* _Supplied records_:
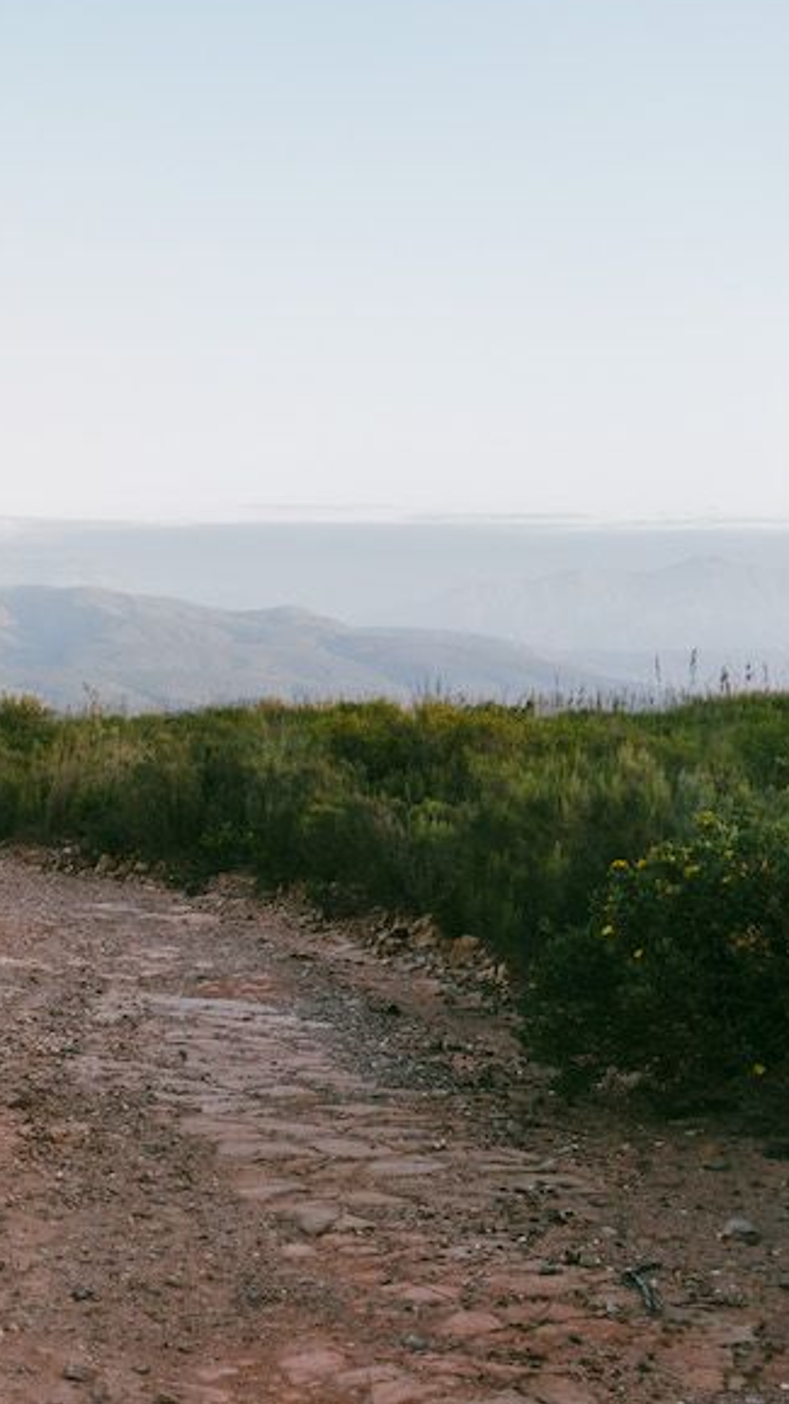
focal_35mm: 52
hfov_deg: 19.9
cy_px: 796
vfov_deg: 39.8
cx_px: -403
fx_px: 1935
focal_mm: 28
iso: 3200
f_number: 3.5
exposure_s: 1/2000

* _Try it_:
If a picture appears among the entries, omit it and reproduce everything else exactly.

* _Written answer_:
focal_35mm: 52
hfov_deg: 19.9
cy_px: 796
vfov_deg: 39.8
cx_px: -403
fx_px: 1935
focal_mm: 28
iso: 3200
f_number: 3.5
exposure_s: 1/2000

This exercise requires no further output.